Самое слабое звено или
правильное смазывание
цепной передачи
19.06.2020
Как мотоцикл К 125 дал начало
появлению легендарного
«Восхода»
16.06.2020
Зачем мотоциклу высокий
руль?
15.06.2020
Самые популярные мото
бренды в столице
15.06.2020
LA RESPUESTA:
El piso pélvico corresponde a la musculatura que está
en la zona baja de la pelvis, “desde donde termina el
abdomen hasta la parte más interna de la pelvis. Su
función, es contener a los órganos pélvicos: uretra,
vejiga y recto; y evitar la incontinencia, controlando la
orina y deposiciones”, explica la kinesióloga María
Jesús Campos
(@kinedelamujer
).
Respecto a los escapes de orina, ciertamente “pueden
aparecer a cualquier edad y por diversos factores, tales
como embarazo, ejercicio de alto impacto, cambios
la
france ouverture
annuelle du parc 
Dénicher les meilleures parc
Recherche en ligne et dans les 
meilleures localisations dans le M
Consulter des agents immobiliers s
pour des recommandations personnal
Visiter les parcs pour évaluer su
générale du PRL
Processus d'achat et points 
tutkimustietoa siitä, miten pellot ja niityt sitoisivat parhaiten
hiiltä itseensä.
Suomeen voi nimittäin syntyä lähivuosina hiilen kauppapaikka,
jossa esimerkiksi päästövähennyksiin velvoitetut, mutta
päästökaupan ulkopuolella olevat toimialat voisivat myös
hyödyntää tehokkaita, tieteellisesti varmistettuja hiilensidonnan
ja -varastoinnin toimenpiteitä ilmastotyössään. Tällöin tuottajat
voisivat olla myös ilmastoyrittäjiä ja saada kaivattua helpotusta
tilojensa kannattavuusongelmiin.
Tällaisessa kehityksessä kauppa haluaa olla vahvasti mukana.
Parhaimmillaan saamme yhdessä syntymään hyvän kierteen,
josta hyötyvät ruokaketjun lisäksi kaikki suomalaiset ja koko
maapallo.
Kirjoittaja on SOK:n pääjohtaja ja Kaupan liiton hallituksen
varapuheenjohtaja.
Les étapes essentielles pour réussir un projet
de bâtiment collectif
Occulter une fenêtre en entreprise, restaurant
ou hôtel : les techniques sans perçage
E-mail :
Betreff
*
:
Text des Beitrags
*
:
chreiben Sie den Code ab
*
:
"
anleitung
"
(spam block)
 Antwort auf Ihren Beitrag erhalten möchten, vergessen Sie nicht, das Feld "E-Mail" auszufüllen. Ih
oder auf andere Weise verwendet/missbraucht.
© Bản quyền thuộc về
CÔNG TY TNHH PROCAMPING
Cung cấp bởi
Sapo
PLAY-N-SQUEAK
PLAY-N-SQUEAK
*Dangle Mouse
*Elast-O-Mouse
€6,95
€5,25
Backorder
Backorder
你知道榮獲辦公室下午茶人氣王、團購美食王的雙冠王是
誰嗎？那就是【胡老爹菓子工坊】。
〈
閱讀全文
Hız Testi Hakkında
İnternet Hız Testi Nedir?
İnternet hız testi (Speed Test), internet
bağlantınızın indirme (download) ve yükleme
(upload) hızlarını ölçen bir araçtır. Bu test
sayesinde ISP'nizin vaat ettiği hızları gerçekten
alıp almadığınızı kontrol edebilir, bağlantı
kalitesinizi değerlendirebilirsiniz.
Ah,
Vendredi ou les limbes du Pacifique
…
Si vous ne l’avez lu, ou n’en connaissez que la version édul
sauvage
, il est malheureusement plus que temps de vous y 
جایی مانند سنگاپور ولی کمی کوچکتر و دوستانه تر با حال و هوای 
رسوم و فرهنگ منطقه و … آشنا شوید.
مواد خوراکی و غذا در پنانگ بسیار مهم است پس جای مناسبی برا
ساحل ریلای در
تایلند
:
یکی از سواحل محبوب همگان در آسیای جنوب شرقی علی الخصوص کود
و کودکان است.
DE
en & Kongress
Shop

* _Problem_: Looking at the records above, return exactly the lines from the line with "Vendredi ou les limbes du Pacifique" to the line with "رسوم و فرهنگ منطقه و … آشنا شوید.", both ends included.

* _Written reply_:
Vendredi ou les limbes du Pacifique
…
Si vous ne l’avez lu, ou n’en connaissez que la version édul
sauvage
, il est malheureusement plus que temps de vous y 
جایی مانند سنگاپور ولی کمی کوچکتر و دوستانه تر با حال و هوای 
رسوم و فرهنگ منطقه و … آشنا شوید.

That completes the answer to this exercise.